“People Are Nicer To Daddy Because He’s White”
I remember feeling such dissonance when I was about my kid’s ages regarding my white privilege by association. Like my son, I didn’t identify the way my parents and brothers were treated as “white privilege”, but I certainly knew enough from my experiences to know that I ranked a helluva lot higher as a human being when in their white presence. It did not go unnoticed that I would receive top notch treatment and be given the benefit of the doubt – all of the time, regardless of the context of the situation, whenever my parents or brothers would be with me. It continues to this day – with my family, my husband and my white friends. Alone, I am a suspicious person who is on the brink of doing something unlawful or untoward; with my dad in tow, I am suddenly transformed into a prospective client whose whims and desires are found charming and are offered to be met. Alone, I am a dispensable and barely seen customer who is relegated to waiting until the older white gentleman has been served; with my husband by my side, I am magically elevated to a more deserving status and ushered to a table straight away. Alone, I am presumed to be submissive and impervious to snide remarks and stares that suggest I don’t speak English; with my girlfriends suddenly I am a living, breathing, vibrant woman who is recognized for having a personality. Is this my dad’s, husband’s or friends’ fault that they are treated this way? No. Is it their responsibility to recognize that their white privilege affords them opportunities, access, benefits and preferential treatment that those they love as well as others of color are repeatedly denied? Absolutely.

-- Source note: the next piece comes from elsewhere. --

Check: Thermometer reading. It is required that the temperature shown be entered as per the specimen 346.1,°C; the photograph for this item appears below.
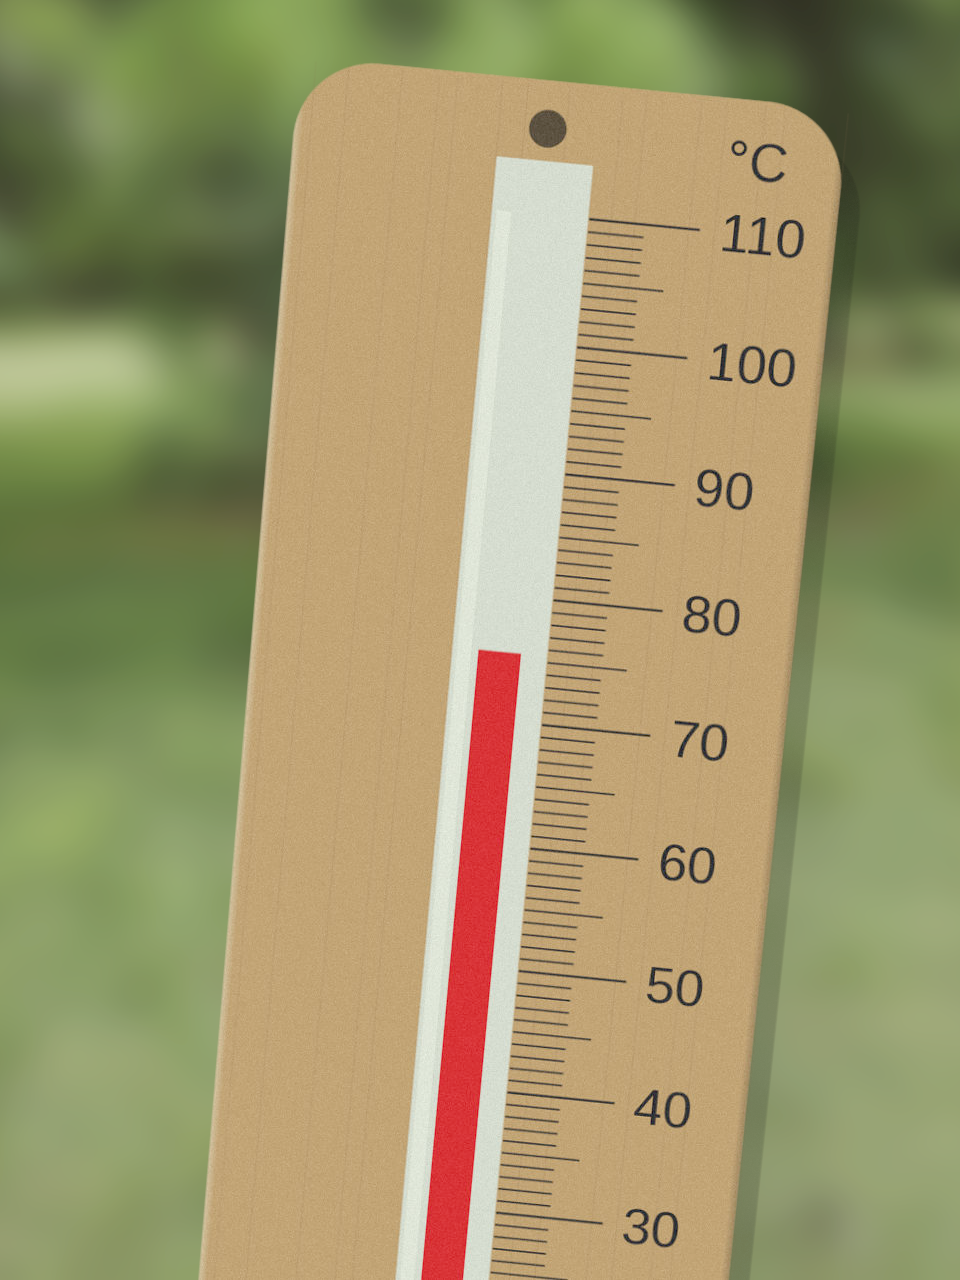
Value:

It’s not uncommon for me to hear from white adoptive parents that it’s somehow okay to use their white privilege as long as it benefits their own child of color. But what is this really teaching their child? Whether my parents consciously used their white privilege to advance my own (or their own) best interest is irrelevant. No one is arguing that they did not have good intentions. The fact of the matter is that as a person of color, the impact is that I left the proverbial nest woefully ill-equipped to navigate this racially charged world. I may have been raised by a white family and treated as an honorary white person in their presence, but I had not been taught to anticipate how the world would treat me as an Asian woman, which is what I am. I was so conditioned to be treated as the daughter of Mr. and Mrs. X, that when I was no longer under the tutelage of two white parents, I was left unprotected, unprepared and uneducated on what to do when I was subjected to racist acts and behaviors.
The whole “Just stick by me, kid, and you’ll be fine” mentality does a child of color NO FAVORS. Because God willing, our kids will grow up to be adults and the world WILL see them not as your son or daughter, but as a person of color. Here’s a newsflash: The world already sees them as people of color because that is who they are. And like it or not, that means something in this society. We owe it to our kids to acknowledge this and to empower them with the language, the skill set and the permission to talk about race, racism and white privilege. My kids need and deserve to have their experiences validated in a way that mine were not. To recognize that yes, they are my kids and that of course I love them unconditionally, but to get over myself and to help my husband get over himself to know better that the greater world will first and foremost see them as a bi-racial female and an Asian male. And that those identities mean something in how they will be received by many. I harbor no illusions that they will be afforded the same privileges, benefits and unearned rights as their father and I challenge my husband at every turn to check his privilege at the door and to see the world from the eyes of his children. . . to acknowledge and observe that the standard of treatment he has come to expect often far exceeds what his wife, kids and other people of color are offered in identical situations.
To paraphrase the words of a white, male adoptive parent from Pact Camp who I admire and respect so very much, it is incumbent upon white parents of children of color to be intentional about NOT using their white privilege to their advantage and especially not cashing it in for their children’s benefit. In essence the message being relayed is “You, as a person of color, will never be worthy enough to stand alone as the person you inherently are and without the rightness of my whiteness, you are and always will be seen and treated as less than.”